Poseidon assume totalement le fait d’être un film de genre, et c’est un bon point : Petersen met ainsi à profit tous les outils de mise en scène du film catastrophe. Par exemple, mouvements de caméra et premiers plans flous rappellent au spectateur l’omniprésence, dans tout le navire, des cadavres de passagers ; certains plans chocs montrent des morts en direct, sous les formes les plus spectaculaires : un corps tombe du haut d’un ascenseur dont les cloisons de verre se brisent, un autre se noie en gros plan – jusqu’à son ultime convulsion. Et cette façon de traiter la tension par l’horreur confine presque au sadisme. Par ailleurs, l’usage du montage alterné opposant l’inéluctable montée de l’eau aux efforts désespérés des héros coincés dans le bateau est essentiel, et révèle ses potentialités dans une scène haletante du film située dans un conduit d’aération.
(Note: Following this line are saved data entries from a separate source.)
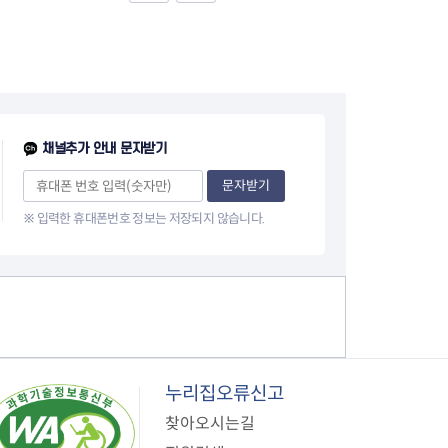
음
페
1
이
0
지
페
채널추가 안내 문자받기
이
문자받기
※ 입력한 휴대폰번호 정보는 저장되지 않습니다.
지
누리집오류신고
찾아오시는길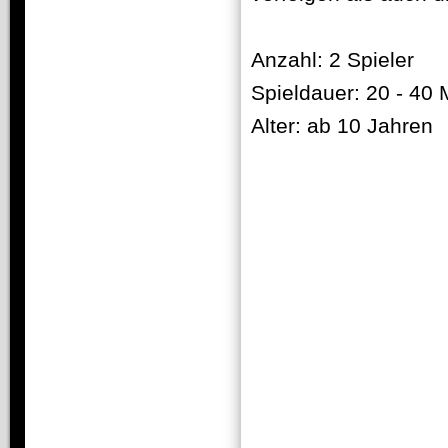
Anzahl: 2 Spieler
Spieldauer: 20 - 40 
Alter: ab 10 Jahren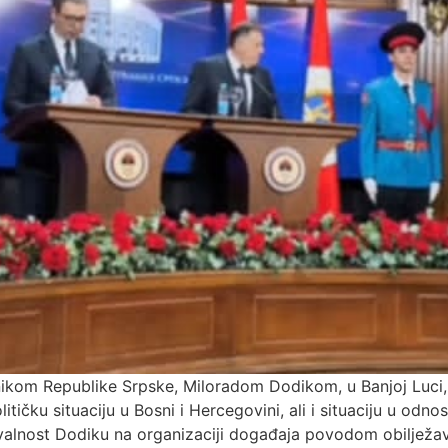
ikom Republike Srpske, Miloradom Dodikom, u Banjoj Luci, 
itičku situaciju u Bosni i Hercegovini, ali i situaciju u odn
valnost Dodiku na organizaciji događaja povodom obilježav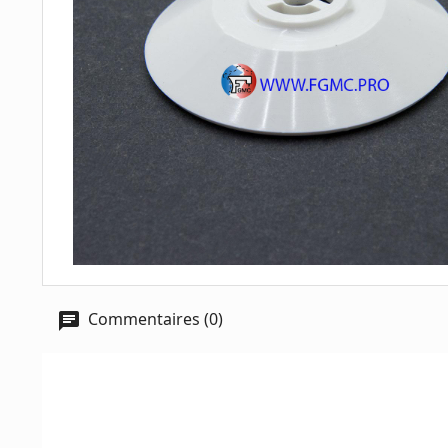
Commentaires (0)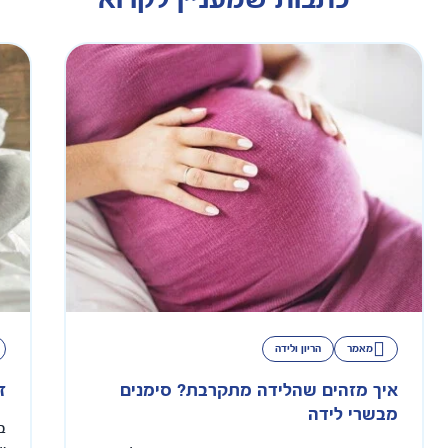
מאמר
הריון ולידה
איך מזהים שהלידה מתקרבת? סימנים
ז
מבשרי לידה
ב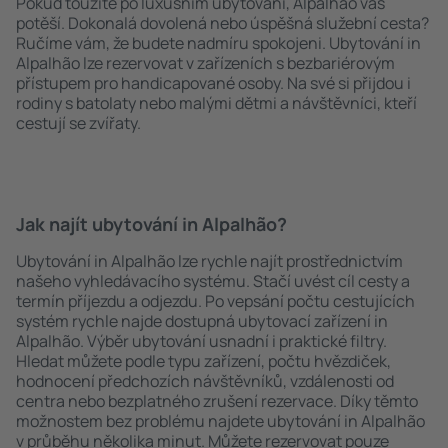
Pokud toužíte po luxusním ubytování, Alpalhão vás
potěší. Dokonalá dovolená nebo úspěšná služební cesta?
Ručíme vám, že budete nadmíru spokojeni. Ubytování in
Alpalhão lze rezervovat v zařízeních s bezbariérovým
přístupem pro handicapované osoby. Na své si přijdou i
rodiny s batolaty nebo malými dětmi a návštěvníci, kteří
cestují se zvířaty.
Jak najít ubytování in Alpalhão?
Ubytování in Alpalhão lze rychle najít prostřednictvím
našeho vyhledávacího systému. Stačí uvést cíl cesty a
termín příjezdu a odjezdu. Po vepsání počtu cestujících
systém rychle najde dostupná ubytovací zařízení in
Alpalhão. Výběr ubytování usnadní i praktické filtry.
Hledat můžete podle typu zařízení, počtu hvězdiček,
hodnocení předchozích návštěvníků, vzdálenosti od
centra nebo bezplatného zrušení rezervace. Díky těmto
možnostem bez problému najdete ubytování in Alpalhão
v průběhu několika minut. Můžete rezervovat pouze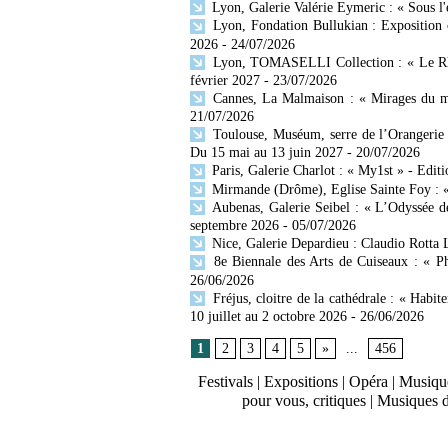
Lyon, Galerie Valérie Eymeric : « Sous l
Lyon, Fondation Bullukian : Exposition 
2026
- 24/07/2026
Lyon, TOMASELLI Collection : « Le Rhône
février 2027
- 23/07/2026
Cannes, La Malmaison : « Mirages du mo
21/07/2026
Toulouse, Muséum, serre de l’Orangerie 
Du 15 mai au 13 juin 2027
- 20/07/2026
Paris, Galerie Charlot : « My1st » - Editi
Mirmande (Drôme), Eglise Sainte Foy : « 
Aubenas, Galerie Seibel : « L’Odyssée d
septembre 2026
- 05/07/2026
Nice, Galerie Depardieu : Claudio Rotta 
8e Biennale des Arts de Cuiseaux : « Ph
26/06/2026
Fréjus, cloitre de la cathédrale : « Habit
10 juillet au 2 octobre 2026
- 26/06/2026
1
2
3
4
5
»
...
456
Festivals
|
Expositions
|
Opéra
|
Musique
pour vous, critiques
|
Musiques 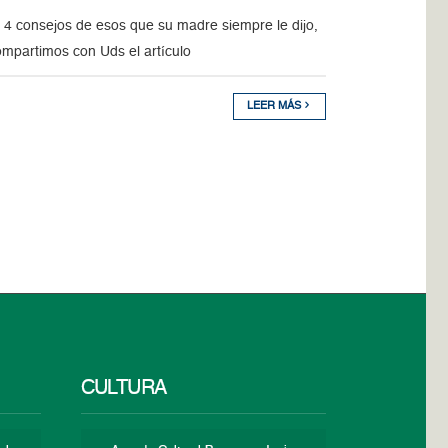
 4 consejos de esos que su madre siempre le dijo,
ompartimos con Uds el artículo
LEER MÁS
CULTURA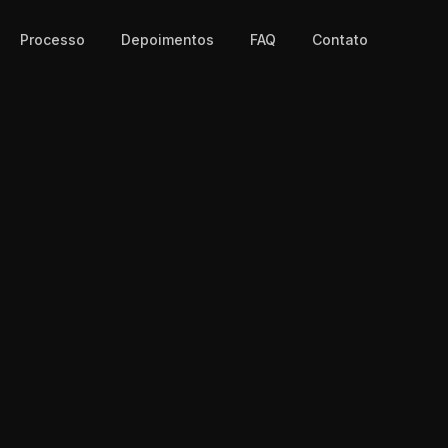
Processo
Depoimentos
FAQ
Contato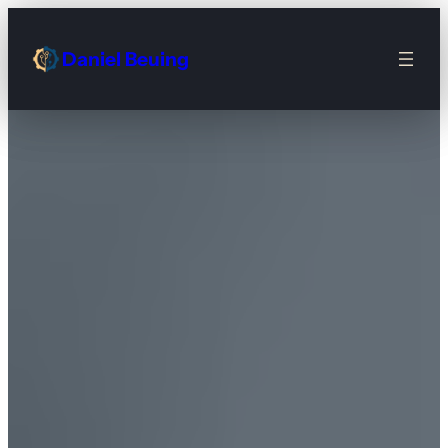
Zum
Inhalt
Daniel Beuing
springen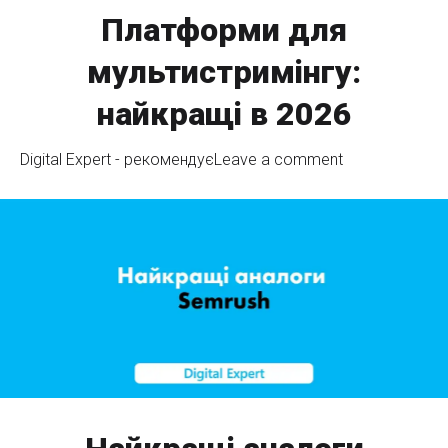
Платформи для
мультистримінгу:
найкращі в 2026
Digital Expert - рекомендує
Leave a comment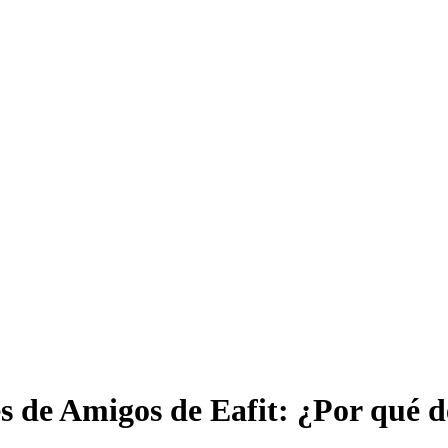
s de Amigos de Eafit: ¿Por qué d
Il y a beaucoup de choses rebattues et attendues dans Poseidon, notamment les personnages, convenus, voire fades, et l’évolution finale du récit, cousue de fil blanc. Mais c’est après tout un film de studio, une superproduction réalisée sous la houlette de Warner Bros : on ira donc voir le film en connaissance de cause. Surtout, on mettra l’accent sur trois scènes du film qui valent tout de même le détour. Le premier plan, tout en image de synthèse, est un plan-séquence d’un peu plus de deux minutes qui fait un tour complet du paquebot pour se rapprocher d’un personnage en train de grimper sur le pont supérieur. On frise la pub pour une croisière transatlantique : visuellement bluffante, cette vision du bâtiment triomphant va accentuer le contraste avec, par la suite, les huis-clos glauques et anxiogènes du navire retourné. Il y a aussi et surtout la scène de l’arrivée de la vague scélérate, filmée d’abord en contre-plongée depuis le point de vue d’un des protagonistes, puis en plan large, lorsque, telle une hydre, elle s’empare du bateau pour le disloquer. Quand on s’intéresse un peu aux vagues scélérates, ces vagues monstrueuses surgissant de nulle part au milieu de l’océan et engloutissant tout sur leur passage, on est redevable à Petersen et à son équipe technique des efforts qu’ils ont consentis pour donner à ce phénomène sa pleine dimension, presque surnaturelle. Les images de synthèse de la vague faisant irruption sur l’horizon, puis s’enroulant autour du vaisseau avant de le briser sont criantes de réalisme. Le paquebot Queen Mary II avait d’ailleurs traversé une telle épreuve il y a onze ans et failli connaître un destin similaire à celui du Poséidon.
En 1972, L’Aventure du Poséidon se terminait sur l’ouverture d’une trappe par les secours, après échange de coups sur la coque entre l’intérieur et l’extérieur. Poseidon fait une allusion ironique à cette fin, mais en propose une autre, très réussie, à la fois sobre et plastique : en plan large et en plongée, le bateau s’enfonce. Une fusée de détresse illumine le ciel, son faisceau lumineux devient celui des projecteurs des hélicoptères de secours qui, grâce à un travelling arrière, rentrent un à un dans le champ. Pas d’épilogue superflu : Petersen s’en tient à son sujet, et on lui en sait gré. On se laisse malgré soi prendre par ce film qui, en dépit de ses défauts de blockbuster – prévisible, consensuel –, est en définitive plutôt sincère.